INFORMATION SUPPLIED:

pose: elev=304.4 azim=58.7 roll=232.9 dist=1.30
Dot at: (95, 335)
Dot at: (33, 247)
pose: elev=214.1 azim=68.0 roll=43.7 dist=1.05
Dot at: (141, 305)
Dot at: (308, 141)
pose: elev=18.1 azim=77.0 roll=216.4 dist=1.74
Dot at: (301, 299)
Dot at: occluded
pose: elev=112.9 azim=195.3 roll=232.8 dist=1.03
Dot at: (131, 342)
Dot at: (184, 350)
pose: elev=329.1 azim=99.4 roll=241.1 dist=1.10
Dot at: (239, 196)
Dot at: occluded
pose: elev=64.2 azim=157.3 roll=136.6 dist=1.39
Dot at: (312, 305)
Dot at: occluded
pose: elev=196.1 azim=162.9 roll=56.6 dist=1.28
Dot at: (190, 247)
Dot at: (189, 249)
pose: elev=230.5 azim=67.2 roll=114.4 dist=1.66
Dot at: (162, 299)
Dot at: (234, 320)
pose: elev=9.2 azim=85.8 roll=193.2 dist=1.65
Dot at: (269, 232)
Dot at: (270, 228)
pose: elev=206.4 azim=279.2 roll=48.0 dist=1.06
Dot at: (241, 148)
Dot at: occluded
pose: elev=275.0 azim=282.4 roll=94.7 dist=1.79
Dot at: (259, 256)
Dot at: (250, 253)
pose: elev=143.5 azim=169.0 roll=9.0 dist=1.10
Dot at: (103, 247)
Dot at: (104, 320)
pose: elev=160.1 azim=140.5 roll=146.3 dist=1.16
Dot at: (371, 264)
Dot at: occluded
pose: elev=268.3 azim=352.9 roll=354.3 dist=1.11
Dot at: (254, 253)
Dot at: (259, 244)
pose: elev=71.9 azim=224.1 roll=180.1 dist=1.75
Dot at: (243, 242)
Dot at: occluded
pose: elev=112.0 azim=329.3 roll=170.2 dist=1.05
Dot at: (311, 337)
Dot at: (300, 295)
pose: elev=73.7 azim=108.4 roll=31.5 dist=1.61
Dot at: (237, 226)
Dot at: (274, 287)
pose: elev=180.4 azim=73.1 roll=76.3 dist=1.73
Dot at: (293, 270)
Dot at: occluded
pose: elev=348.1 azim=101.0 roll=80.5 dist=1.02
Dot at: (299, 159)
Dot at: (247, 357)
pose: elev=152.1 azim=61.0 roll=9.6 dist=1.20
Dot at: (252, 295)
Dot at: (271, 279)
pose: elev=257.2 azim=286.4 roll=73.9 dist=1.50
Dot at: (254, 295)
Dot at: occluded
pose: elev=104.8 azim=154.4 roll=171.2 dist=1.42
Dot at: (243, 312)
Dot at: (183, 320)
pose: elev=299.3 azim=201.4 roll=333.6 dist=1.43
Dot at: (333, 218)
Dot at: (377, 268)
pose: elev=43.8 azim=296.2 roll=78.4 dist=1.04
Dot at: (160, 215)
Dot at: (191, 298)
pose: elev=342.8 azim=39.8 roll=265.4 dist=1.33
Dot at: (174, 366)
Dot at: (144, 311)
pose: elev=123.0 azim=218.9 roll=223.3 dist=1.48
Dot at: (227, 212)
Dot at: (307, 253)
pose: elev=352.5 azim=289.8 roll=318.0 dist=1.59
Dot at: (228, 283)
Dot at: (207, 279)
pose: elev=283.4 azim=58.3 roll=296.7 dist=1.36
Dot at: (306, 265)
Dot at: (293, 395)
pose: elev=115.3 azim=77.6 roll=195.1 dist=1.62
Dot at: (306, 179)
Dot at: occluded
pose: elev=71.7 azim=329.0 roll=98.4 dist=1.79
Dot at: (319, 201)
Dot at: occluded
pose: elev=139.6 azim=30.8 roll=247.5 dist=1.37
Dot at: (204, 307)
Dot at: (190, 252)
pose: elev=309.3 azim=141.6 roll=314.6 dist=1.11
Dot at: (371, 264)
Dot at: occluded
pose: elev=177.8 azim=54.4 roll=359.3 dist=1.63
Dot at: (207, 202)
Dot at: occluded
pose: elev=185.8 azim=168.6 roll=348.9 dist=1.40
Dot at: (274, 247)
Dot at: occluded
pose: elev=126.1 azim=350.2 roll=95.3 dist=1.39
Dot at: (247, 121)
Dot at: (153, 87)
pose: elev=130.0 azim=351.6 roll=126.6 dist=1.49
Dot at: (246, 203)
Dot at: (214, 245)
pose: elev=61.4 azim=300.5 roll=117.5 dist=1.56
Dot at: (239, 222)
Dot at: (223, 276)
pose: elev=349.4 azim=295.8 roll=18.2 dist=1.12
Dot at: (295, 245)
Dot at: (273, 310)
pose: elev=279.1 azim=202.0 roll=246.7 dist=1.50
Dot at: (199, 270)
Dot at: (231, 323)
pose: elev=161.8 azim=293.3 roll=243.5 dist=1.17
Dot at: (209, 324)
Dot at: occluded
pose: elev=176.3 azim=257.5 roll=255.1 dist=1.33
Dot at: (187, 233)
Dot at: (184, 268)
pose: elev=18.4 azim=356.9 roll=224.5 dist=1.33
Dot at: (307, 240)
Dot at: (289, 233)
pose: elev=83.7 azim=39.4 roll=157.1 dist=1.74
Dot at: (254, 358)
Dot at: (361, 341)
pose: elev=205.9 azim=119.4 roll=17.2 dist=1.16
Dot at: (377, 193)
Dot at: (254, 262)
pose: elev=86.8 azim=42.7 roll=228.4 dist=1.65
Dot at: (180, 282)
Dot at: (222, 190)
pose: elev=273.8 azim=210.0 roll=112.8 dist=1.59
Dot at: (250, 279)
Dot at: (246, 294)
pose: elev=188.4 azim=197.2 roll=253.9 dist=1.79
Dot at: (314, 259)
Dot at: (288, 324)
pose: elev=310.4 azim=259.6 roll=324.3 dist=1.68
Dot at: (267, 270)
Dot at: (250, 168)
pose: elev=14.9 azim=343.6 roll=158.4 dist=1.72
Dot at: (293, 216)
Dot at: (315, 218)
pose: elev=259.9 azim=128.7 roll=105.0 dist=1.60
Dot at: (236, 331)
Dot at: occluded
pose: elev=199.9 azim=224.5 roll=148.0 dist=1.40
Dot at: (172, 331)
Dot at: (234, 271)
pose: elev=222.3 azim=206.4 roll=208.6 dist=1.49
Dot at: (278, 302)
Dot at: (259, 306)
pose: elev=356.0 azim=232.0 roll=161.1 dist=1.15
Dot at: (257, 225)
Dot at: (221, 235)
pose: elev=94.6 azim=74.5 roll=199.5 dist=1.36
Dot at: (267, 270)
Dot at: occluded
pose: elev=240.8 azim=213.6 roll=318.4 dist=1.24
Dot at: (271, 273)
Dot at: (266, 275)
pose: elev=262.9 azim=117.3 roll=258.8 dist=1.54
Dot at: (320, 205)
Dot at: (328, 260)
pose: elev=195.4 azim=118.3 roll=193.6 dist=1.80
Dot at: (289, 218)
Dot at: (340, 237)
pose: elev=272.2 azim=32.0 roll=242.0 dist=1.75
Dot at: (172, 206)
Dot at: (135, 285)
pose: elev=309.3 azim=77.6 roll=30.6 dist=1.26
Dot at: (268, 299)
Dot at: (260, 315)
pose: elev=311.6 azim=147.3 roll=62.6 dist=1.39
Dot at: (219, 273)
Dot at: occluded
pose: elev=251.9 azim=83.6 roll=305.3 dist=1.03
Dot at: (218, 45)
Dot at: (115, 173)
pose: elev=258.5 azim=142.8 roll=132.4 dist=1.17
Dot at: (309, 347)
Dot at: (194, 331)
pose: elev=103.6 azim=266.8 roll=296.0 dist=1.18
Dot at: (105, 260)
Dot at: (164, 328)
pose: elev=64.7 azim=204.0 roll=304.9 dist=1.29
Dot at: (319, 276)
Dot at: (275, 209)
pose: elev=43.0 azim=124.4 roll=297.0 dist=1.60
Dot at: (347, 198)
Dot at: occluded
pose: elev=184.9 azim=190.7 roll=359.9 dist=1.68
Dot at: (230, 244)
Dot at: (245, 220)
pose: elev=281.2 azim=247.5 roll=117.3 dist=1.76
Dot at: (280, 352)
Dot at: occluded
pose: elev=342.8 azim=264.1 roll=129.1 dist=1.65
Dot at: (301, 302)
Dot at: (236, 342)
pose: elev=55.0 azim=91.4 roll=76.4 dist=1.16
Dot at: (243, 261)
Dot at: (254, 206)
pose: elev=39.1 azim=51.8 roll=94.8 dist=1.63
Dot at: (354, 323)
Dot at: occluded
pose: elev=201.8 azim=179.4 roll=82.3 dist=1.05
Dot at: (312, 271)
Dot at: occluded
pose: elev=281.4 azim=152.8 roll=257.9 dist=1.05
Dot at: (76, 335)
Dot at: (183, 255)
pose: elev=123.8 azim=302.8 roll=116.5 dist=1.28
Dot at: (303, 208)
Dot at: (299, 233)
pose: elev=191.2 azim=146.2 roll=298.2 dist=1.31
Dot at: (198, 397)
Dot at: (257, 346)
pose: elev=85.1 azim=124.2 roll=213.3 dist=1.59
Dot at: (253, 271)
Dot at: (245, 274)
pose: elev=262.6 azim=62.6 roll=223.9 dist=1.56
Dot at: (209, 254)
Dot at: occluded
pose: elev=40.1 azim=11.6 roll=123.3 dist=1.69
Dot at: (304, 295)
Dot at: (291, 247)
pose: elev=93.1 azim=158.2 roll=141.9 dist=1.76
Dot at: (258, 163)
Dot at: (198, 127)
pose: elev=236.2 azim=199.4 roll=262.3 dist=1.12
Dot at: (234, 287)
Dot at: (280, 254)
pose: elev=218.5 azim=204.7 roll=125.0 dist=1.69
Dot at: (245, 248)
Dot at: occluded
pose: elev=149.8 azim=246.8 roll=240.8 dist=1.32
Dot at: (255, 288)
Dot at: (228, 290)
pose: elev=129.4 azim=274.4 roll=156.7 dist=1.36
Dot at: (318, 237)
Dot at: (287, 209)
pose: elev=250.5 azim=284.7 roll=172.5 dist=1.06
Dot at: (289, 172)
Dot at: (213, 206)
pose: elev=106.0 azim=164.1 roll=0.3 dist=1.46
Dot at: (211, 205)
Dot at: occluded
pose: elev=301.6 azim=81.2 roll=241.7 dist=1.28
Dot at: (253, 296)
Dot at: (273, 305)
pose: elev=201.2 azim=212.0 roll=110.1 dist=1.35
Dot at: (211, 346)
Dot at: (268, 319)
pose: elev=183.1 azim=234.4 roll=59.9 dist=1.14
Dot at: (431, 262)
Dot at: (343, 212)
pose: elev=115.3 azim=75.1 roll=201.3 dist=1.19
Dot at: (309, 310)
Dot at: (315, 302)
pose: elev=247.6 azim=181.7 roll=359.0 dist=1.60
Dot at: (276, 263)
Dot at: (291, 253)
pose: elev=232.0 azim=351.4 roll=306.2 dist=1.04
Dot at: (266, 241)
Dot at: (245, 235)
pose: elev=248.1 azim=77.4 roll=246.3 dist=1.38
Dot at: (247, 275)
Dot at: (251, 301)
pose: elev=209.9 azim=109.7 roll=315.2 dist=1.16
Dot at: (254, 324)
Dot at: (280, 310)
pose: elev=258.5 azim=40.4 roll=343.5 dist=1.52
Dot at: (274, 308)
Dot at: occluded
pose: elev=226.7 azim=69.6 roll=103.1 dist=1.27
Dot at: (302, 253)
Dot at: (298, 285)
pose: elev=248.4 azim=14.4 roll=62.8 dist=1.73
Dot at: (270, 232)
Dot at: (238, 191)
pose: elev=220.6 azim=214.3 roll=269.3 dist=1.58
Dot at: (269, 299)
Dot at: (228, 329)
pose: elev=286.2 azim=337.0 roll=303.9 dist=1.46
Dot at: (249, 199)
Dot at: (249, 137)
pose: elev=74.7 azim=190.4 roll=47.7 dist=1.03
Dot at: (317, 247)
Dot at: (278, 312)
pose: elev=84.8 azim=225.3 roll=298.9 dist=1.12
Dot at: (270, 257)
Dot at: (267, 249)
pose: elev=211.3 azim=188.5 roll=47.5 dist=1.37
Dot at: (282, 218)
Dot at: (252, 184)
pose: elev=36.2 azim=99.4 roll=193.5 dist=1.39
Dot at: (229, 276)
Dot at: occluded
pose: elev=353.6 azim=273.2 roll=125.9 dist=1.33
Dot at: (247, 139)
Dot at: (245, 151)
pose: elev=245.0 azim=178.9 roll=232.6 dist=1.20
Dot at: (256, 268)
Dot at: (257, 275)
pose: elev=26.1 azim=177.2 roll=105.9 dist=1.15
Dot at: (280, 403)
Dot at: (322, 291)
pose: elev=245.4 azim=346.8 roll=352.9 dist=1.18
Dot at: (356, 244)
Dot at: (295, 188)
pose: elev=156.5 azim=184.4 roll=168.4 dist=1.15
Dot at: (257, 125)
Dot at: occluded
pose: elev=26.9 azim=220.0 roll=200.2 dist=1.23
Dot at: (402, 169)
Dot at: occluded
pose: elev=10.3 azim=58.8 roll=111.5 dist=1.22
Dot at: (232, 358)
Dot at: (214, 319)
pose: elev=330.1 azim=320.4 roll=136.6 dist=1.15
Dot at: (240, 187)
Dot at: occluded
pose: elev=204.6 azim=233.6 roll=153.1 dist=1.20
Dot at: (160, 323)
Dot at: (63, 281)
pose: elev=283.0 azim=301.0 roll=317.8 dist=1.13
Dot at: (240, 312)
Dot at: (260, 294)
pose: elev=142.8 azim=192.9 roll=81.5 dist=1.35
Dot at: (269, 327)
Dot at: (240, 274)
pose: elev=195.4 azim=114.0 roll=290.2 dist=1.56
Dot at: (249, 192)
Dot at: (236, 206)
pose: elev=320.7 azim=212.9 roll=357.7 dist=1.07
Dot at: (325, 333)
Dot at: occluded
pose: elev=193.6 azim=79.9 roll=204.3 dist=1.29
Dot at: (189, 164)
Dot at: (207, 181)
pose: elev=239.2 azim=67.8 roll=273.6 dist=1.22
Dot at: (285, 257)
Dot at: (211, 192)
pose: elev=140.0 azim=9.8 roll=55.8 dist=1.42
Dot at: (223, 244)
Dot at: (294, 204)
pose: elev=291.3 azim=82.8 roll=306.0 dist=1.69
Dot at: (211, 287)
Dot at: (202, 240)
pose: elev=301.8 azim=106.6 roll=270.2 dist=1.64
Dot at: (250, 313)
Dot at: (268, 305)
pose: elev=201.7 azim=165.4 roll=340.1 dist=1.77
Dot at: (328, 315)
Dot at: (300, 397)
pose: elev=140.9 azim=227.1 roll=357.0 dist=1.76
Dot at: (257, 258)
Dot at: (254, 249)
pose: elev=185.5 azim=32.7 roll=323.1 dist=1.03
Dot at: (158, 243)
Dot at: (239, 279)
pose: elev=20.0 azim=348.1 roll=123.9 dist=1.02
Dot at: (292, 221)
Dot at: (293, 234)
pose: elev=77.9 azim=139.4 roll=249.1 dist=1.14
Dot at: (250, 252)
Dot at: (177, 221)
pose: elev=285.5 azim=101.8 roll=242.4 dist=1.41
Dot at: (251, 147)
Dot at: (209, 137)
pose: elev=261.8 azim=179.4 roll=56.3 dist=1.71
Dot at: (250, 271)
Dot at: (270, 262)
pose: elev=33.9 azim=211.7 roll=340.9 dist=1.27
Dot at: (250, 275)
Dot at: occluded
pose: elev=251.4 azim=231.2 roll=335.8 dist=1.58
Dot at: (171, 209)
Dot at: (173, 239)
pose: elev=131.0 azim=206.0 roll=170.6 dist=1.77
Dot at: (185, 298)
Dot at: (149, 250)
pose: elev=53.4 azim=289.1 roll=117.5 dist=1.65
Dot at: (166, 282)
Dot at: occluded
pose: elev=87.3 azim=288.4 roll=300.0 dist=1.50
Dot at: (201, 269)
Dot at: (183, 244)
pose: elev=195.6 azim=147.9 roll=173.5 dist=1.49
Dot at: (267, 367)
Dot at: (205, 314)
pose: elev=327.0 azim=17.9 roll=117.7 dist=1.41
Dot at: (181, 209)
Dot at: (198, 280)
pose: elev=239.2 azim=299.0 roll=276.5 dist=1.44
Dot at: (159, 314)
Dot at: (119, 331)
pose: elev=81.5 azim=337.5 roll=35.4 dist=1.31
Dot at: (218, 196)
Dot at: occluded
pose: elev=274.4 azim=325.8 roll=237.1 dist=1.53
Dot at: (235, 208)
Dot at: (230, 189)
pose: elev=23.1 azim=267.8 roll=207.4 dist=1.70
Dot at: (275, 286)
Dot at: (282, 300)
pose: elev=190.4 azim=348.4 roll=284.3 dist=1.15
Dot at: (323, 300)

WHAT THE EXERCISE ASKS: Rewrite the lines of the records above as a numbered list, skipping any blank lines. Begin at the line that contains "pose: elev=327.0 azim=17.9" and stop at the end of the records.

ANSWER TO THE EXERCISE:
1. pose: elev=327.0 azim=17.9 roll=117.7 dist=1.41
2. Dot at: (181, 209)
3. Dot at: (198, 280)
4. pose: elev=239.2 azim=299.0 roll=276.5 dist=1.44
5. Dot at: (159, 314)
6. Dot at: (119, 331)
7. pose: elev=81.5 azim=337.5 roll=35.4 dist=1.31
8. Dot at: (218, 196)
9. Dot at: occluded
10. pose: elev=274.4 azim=325.8 roll=237.1 dist=1.53
11. Dot at: (235, 208)
12. Dot at: (230, 189)
13. pose: elev=23.1 azim=267.8 roll=207.4 dist=1.70
14. Dot at: (275, 286)
15. Dot at: (282, 300)
16. pose: elev=190.4 azim=348.4 roll=284.3 dist=1.15
17. Dot at: (323, 300)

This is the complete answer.